#### Tarefa
Responda às perguntas seguintes segundo o texto sobre sociedade entre cônjuges:
1. Em qual artigo o novo Código Civil permite que cônjuges contratem sociedade?
2. Sob quais regimes de bens os cônjuges não podem contratar sociedade?
3. Que prazo o art. 2031 concede às sociedades constituídas pelas leis anteriores para se adaptarem ao Código?

#### Texto apresentado
* * * * *
Sociedade formada por cônjuges e o novo Código Civil
Pablo Stolze Gagliano
Dando seguimento aos debates acerca do Novo Código Civil e o Registro de Imóveis, publicamos abaixo o texto do Dr. Pablo Stolze Gagliano sobre a soceidade formado por cônjuges no NCC.
Dr. Stolze estará participando do evento realizado Instituto de Registro Imobiliário do Brasil, Irib, pelo Colégio Registral do Rio Grande do Sul e pela Fundação Escola Superior do Ministério Público do Rio Grande do Sul, com apoio do Ministério Público do estado do Rio Grande do Sul, MPRS nos próximos dias 15 e 16 de maio.
Consulte aqui os trabalhos já publicados: http://www.irib.org.br/biblio/indice_ncc.asp
Sociedade formada por cônjuges e o novo Código Civil
Pablo Stolze Gagliano*
O novo Código Civil, em seu art. 977, do Livro de Direito de Empresa, dispõe ser "facultado aos cônjuges contratar sociedade, entre si ou com terceiros, desde que não tenham casado no regime da comunhão universal de bens, ou no da separação obrigatória".
Tal dispositivo, duramente criticado pela doutrina, deverá causar controvérsias e colocar em difícil situação determinadas sociedades que, há anos, atuam no mercado. Advirta-se, aliás, que nos termos do seu art. 2031, "as associações, sociedades e fundações, constituídas na forma das leis anteriores, terão o prazo de um ano para se adaptarem às disposições deste Código, a partir da sua vigência", abrindo-se igual prazo aos empresários
Naquilo, pois, que os atos constitutivos dessas pessoas jurídicas forem incompatíveis com a nova disciplina legal, o legislador abriu o prazo de um ano para que se procedessem com as necessárias modificações. Com isso, uma primeira interpretação do Código conduz à idéia de que a sociedade formada com a presença de marido e mulher, desde que casados sob o regime da comunhão universal ou da separação obrigatória, tem o prazo de um ano para ter o seu contrato social modificado, com a saída de um ou de outro, e o ingresso de um terceiro, sob pena de ser considerada ineficaz.
* * * * *
#### Dados brutos
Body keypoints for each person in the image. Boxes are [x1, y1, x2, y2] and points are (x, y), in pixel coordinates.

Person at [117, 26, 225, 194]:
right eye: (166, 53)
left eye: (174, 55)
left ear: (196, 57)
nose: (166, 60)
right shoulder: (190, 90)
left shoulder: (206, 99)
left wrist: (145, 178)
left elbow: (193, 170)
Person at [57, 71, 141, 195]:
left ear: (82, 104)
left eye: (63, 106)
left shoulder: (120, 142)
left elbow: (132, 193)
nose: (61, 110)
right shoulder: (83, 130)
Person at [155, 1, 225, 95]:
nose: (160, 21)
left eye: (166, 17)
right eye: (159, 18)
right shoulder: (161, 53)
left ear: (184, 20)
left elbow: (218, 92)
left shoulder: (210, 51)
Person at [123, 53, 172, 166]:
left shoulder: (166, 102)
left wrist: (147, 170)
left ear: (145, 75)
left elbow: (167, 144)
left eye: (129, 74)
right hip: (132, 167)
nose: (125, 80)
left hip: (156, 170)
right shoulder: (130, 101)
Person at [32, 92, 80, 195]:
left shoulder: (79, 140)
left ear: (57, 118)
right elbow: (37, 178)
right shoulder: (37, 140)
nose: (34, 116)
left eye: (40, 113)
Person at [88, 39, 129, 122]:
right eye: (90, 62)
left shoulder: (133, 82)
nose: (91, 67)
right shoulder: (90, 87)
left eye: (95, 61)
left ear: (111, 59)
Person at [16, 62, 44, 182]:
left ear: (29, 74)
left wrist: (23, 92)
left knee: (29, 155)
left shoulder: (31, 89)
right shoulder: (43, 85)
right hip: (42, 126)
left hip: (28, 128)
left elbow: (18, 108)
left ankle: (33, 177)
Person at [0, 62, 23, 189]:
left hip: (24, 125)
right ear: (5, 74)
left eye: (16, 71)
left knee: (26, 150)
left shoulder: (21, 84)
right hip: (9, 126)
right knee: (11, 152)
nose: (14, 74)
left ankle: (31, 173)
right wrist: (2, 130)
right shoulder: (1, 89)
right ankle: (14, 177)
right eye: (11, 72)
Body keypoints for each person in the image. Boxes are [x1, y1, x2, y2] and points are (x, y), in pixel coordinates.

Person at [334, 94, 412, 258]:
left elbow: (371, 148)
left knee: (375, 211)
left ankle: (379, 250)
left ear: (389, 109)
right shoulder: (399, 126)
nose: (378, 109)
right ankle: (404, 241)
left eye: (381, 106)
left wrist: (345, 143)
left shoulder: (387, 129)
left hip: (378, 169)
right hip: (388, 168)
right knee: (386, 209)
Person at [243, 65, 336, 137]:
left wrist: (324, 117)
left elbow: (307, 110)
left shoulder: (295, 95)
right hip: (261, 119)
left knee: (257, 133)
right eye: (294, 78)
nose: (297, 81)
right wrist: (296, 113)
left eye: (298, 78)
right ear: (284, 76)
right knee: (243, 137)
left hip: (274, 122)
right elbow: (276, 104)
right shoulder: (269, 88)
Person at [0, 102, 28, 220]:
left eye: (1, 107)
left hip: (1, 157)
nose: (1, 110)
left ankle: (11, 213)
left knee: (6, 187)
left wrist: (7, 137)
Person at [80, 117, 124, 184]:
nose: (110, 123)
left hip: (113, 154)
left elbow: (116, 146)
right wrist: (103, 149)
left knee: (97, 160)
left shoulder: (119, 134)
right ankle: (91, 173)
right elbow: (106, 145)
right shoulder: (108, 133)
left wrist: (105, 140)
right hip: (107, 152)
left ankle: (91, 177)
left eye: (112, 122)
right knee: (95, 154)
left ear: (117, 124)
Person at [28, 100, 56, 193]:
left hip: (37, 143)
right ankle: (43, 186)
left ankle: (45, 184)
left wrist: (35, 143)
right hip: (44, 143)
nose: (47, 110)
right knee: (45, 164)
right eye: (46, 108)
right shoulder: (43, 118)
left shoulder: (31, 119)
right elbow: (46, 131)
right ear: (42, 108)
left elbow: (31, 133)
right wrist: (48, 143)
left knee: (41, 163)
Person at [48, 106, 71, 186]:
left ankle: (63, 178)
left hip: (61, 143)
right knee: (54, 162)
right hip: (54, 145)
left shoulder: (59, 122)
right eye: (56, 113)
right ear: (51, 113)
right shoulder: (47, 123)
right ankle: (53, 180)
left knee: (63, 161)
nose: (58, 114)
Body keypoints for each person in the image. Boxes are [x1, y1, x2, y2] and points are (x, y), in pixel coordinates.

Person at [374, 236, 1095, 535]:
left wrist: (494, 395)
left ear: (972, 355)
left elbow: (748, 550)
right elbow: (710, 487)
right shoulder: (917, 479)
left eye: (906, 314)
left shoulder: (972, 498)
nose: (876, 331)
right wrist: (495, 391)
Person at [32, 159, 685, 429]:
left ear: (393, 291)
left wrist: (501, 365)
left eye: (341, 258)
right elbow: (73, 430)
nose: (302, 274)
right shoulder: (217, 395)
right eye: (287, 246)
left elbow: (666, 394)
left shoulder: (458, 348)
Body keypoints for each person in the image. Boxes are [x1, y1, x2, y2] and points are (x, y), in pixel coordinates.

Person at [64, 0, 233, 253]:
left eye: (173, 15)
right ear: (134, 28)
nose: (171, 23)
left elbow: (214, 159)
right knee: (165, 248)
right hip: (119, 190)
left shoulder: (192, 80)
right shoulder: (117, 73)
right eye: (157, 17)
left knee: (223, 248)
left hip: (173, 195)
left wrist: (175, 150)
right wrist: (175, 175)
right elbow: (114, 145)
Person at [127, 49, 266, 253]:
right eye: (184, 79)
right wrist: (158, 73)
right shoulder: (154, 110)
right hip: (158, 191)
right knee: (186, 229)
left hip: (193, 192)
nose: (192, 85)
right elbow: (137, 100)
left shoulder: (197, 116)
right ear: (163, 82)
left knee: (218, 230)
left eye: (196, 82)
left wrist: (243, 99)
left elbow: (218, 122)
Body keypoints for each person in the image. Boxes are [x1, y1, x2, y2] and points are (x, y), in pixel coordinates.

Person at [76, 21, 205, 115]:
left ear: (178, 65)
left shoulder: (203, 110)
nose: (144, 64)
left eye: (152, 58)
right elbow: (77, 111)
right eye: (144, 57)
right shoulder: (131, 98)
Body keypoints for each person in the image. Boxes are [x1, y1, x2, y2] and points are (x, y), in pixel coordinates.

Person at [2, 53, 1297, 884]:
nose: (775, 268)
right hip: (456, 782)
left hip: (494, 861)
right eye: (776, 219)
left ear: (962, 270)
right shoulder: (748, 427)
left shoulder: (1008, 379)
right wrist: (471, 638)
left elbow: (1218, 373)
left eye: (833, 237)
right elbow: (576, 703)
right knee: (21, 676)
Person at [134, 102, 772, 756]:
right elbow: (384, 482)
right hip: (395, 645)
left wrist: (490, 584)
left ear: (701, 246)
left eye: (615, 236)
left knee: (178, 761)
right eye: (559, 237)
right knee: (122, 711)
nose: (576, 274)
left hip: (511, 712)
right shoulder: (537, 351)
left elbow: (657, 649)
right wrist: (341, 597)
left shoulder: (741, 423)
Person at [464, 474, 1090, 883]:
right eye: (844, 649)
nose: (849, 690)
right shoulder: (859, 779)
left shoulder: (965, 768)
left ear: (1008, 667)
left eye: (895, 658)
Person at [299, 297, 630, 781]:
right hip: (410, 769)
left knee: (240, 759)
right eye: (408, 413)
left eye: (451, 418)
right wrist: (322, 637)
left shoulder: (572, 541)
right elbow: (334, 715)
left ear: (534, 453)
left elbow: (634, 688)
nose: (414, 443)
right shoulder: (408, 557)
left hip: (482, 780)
* * * * *
#### Sua resposta
1. No art. 977, do Livro de Direito de Empresa.
2. No regime da comunhão universal de bens e no da separação obrigatória.
3. Um ano, contado a partir da vigência do Código.